One day, Soraya is bathing at a waterfall when she encounters a young man, Wae-ha (Winai Kraibutr), who has fallen into the pool after a fight with another man over a woman. Wae-ha is nursed back to health and he and Soraya fall in love. Wae-ha then takes Soraya back to his home to meet his family. One of Wae-ha's friends attempts to rape Soraya, during which her ring comes off and the snakes appear in her hair and bite the man, killing him with their venom.

It is further revealed that if Soraya's virginity is broken, she will permanently turn into a snake.

==Cast==
- Winai Kraibutr as Wae-ha
- Pich Chanbormey as Soraya
- Tep Rindaro as Snake god
- Ampor Tevi as Nhi

==Origins==
The Snake King's Child is a popular myth in Cambodia and has been depicted on film many times, one of the most famous being a 1960s version, Pos Keng Kang (Snake Woman) that starred Dy Saveth. In 2000, Cambodian director Fai Sam Ang decided it was time to try to make the first feature-length film for cinema in Cambodia since before the Khmer Rouge era, and he chose the oft-told tale in hopes that it would be a commercial success. The film was made as a co-production with investors from Thailand, and featured Thai leading man Winai Kraibutr, veteran Cambodian soap opera actress Ampor Tevi and 17-year-old debut Cambodian actress Pich Chanbormey.

==Special effects==
No digital effects are used in the film, as they could not be afforded by the production. To achieve the effect of Soraya's head full of writhing snakes, live snakes were glued to a cap worn by actress Pich Chanboramey.

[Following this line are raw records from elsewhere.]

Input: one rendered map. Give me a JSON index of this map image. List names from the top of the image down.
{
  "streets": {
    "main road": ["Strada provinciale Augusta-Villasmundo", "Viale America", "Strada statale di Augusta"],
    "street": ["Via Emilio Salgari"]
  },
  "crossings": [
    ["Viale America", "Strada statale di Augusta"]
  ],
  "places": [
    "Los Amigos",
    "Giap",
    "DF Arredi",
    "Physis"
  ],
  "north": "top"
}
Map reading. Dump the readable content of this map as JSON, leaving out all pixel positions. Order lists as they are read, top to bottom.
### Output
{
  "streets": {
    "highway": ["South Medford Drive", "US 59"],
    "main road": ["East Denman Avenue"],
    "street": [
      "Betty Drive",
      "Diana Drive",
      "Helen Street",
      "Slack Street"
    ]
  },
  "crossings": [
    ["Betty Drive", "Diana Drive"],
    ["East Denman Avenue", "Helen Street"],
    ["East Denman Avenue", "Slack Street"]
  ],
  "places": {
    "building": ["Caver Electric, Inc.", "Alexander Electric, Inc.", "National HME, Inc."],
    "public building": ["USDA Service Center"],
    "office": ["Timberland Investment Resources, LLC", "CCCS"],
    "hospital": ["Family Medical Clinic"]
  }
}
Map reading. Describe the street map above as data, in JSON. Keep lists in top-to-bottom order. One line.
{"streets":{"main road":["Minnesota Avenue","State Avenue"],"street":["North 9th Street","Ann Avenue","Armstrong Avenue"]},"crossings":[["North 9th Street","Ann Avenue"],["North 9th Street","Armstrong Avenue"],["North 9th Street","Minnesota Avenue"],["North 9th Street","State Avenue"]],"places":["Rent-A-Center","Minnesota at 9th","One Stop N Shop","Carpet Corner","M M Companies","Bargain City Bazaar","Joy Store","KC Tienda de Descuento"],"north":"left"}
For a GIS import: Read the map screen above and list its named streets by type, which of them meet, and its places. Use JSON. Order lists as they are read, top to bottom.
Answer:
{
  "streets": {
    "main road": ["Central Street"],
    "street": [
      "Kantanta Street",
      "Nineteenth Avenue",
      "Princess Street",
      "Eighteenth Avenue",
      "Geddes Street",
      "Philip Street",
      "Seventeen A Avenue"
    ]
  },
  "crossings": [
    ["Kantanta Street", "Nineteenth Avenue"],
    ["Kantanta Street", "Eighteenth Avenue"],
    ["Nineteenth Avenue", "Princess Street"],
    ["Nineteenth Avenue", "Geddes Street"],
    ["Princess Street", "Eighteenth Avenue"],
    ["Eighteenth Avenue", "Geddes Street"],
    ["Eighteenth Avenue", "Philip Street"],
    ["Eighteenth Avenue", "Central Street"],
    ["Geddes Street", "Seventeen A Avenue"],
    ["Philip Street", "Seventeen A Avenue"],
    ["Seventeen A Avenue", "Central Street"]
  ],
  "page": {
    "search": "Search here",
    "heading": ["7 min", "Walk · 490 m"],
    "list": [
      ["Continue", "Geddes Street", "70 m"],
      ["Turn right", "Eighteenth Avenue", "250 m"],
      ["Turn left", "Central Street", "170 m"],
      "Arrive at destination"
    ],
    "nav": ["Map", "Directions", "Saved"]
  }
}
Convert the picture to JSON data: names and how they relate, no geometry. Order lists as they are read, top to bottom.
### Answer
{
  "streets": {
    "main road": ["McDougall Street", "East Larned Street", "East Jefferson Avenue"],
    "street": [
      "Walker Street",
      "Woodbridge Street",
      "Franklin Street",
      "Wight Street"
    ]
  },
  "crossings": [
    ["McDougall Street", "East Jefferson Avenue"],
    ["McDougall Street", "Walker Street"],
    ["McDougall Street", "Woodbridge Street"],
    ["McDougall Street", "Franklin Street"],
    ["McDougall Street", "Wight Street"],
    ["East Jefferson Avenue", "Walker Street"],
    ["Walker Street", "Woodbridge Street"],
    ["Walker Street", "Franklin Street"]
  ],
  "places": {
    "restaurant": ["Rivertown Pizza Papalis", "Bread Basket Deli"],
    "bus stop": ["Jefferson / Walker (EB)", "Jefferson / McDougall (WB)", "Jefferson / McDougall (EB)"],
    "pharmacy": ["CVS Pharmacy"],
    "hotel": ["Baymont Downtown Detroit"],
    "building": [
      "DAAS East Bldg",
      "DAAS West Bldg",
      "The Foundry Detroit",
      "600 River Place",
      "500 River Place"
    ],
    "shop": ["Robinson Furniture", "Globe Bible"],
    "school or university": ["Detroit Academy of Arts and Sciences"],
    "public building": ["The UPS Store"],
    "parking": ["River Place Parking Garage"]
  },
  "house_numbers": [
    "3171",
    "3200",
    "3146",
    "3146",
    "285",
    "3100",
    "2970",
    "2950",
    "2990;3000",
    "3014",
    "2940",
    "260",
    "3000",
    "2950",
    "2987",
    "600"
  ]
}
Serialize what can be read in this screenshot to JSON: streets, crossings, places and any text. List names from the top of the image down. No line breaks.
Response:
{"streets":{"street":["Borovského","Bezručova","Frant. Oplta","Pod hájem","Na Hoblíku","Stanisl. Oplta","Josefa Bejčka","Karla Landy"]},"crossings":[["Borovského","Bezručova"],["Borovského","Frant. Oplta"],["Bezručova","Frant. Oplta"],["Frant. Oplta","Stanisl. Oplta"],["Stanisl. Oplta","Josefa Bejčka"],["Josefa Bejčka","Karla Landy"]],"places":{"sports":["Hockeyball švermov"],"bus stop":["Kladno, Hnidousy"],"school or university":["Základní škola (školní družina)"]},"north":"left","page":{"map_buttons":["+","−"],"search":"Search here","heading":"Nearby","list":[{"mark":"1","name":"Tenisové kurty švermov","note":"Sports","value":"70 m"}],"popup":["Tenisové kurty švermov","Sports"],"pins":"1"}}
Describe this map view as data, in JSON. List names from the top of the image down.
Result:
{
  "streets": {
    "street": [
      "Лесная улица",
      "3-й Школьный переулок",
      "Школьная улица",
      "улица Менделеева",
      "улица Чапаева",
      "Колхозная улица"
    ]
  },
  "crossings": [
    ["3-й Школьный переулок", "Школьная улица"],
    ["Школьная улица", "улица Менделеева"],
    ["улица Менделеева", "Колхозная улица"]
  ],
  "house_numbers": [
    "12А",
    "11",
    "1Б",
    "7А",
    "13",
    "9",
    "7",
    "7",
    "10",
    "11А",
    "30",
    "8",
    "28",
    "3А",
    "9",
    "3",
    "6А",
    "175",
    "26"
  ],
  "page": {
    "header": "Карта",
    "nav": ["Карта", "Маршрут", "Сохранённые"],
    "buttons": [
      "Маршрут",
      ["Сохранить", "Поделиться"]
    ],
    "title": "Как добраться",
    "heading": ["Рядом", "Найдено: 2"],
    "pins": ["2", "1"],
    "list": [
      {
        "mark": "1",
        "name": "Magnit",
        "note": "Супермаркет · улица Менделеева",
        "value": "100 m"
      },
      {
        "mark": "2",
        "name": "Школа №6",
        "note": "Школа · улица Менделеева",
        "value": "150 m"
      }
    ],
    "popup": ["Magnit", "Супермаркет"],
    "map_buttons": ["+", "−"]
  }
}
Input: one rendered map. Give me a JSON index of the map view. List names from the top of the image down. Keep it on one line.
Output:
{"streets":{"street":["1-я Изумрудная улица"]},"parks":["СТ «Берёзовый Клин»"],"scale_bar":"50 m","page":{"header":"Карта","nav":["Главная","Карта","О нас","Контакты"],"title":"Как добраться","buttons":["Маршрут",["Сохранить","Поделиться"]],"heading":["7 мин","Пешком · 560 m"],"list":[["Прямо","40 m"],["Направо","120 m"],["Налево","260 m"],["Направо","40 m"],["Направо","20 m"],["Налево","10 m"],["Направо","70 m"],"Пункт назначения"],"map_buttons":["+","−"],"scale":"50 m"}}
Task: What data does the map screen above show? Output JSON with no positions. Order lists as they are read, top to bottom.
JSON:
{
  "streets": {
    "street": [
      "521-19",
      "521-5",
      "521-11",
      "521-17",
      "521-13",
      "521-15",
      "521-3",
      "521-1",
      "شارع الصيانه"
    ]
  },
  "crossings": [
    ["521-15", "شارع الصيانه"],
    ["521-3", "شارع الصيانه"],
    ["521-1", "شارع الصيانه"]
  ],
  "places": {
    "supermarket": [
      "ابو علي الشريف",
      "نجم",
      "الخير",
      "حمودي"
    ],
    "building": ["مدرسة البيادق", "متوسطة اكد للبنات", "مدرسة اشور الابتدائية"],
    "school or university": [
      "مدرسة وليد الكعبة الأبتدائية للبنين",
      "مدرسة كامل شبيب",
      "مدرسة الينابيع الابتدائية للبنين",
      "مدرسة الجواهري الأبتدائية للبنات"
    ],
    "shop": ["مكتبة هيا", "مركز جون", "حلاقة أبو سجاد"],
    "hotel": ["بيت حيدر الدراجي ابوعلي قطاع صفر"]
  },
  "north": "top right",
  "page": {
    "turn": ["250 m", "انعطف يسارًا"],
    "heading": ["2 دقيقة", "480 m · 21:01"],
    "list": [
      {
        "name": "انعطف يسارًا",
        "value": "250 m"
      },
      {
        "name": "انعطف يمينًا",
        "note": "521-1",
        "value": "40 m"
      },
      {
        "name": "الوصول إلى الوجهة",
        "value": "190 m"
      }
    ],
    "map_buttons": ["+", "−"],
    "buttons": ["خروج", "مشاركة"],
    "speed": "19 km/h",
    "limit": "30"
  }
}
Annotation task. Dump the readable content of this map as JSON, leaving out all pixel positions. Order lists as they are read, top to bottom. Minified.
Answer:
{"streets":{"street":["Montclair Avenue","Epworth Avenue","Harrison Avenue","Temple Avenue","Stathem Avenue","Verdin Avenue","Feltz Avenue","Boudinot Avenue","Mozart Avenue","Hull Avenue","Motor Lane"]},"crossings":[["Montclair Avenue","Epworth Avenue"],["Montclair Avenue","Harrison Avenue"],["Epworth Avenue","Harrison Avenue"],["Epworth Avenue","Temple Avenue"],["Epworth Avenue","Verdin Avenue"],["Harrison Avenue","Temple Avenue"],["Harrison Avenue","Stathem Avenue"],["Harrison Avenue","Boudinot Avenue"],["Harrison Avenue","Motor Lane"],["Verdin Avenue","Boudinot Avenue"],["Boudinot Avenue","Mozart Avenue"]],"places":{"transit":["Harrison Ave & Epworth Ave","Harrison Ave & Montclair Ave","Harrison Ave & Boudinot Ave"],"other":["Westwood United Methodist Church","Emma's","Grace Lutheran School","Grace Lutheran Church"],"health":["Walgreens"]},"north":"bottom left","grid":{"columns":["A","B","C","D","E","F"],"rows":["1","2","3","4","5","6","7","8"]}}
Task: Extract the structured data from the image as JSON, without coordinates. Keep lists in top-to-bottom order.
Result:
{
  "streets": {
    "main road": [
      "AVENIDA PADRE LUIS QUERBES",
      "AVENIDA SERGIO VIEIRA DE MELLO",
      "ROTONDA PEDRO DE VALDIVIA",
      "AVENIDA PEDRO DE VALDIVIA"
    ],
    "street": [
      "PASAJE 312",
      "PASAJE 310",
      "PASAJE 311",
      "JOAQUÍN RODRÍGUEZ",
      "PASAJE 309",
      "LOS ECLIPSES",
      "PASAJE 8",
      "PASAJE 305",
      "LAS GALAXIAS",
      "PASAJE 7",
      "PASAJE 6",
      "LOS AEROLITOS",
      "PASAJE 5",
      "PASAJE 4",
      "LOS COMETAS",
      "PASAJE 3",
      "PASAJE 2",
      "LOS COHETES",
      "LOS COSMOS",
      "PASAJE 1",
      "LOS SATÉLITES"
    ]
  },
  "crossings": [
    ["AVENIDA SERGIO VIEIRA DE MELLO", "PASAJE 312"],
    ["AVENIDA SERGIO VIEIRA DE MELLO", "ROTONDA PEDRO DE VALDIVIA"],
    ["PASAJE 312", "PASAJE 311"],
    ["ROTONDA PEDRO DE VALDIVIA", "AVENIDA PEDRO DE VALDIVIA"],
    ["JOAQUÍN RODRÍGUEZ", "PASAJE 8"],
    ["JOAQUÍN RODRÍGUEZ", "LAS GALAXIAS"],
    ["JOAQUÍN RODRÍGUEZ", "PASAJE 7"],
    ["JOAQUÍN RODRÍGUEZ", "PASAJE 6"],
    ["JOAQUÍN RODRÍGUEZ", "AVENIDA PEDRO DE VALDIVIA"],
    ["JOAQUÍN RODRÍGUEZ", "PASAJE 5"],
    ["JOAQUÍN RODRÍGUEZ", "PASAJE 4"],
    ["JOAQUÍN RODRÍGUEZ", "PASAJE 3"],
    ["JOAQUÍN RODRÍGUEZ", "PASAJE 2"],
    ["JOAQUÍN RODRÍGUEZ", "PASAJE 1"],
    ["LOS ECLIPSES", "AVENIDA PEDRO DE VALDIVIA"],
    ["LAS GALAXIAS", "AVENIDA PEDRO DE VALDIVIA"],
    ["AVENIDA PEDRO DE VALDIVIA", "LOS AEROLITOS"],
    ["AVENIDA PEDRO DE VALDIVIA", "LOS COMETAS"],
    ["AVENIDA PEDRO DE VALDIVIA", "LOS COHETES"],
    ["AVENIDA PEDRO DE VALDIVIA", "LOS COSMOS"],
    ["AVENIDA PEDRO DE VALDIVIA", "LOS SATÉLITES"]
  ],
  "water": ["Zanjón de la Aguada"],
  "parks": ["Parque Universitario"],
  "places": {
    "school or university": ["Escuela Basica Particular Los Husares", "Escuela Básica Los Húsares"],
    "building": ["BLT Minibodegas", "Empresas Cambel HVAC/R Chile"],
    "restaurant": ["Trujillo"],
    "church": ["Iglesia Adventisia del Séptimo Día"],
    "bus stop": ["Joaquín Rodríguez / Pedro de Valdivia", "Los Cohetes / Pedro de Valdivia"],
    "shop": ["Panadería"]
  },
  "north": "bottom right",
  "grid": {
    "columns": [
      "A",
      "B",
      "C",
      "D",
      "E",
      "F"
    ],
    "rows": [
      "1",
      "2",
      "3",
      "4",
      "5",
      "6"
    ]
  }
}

"Sometimes the snakes would leap off her head, and we'd have to chase them around the set," director Fai Sam Ang said in an interview. He also said he had trouble convincing the actress to wear the cap. "When she first saw the snakes, she cried and cried," Fai Sam Ang said. "But I told her she had to be professional. In the end, it was no problem. The snakes would just give her little kisses on the cheek."

For another scene, a 4.5-meter python borrowed from a Buddhist temple was placed on top of actress Ampor Tevi to depict her character's sex scene with the snake king.

==Release==
At the time of the film's release, war-ravaged Cambodia did not yet have any commercial cinemas suitable to premiere the film, so it was screened at the French Cultural Center and outdoors in the courtyard of a local television station in Phnom Penh. The film also opened in wide release in Thai cinemas.

Due to Winai Kraibutr's presence in the cast, the film was marketed in Hong Kong and other Asian markets as Ghost Wife 2 in an attempt to cash in on the popularity of the 1999 Thai ghost film Nang Nak (Ghost Wife), which Winai had starred in.

==Sequel==
In 2006, Fai Sam Ang directed sequel called The Snake King's Grandchild (រឿងចៅពស់កេងកង, Chaos Puos Keng Kang, also Snaker 2 and Snake's love), which continues the story of Wae-ha and Soriya.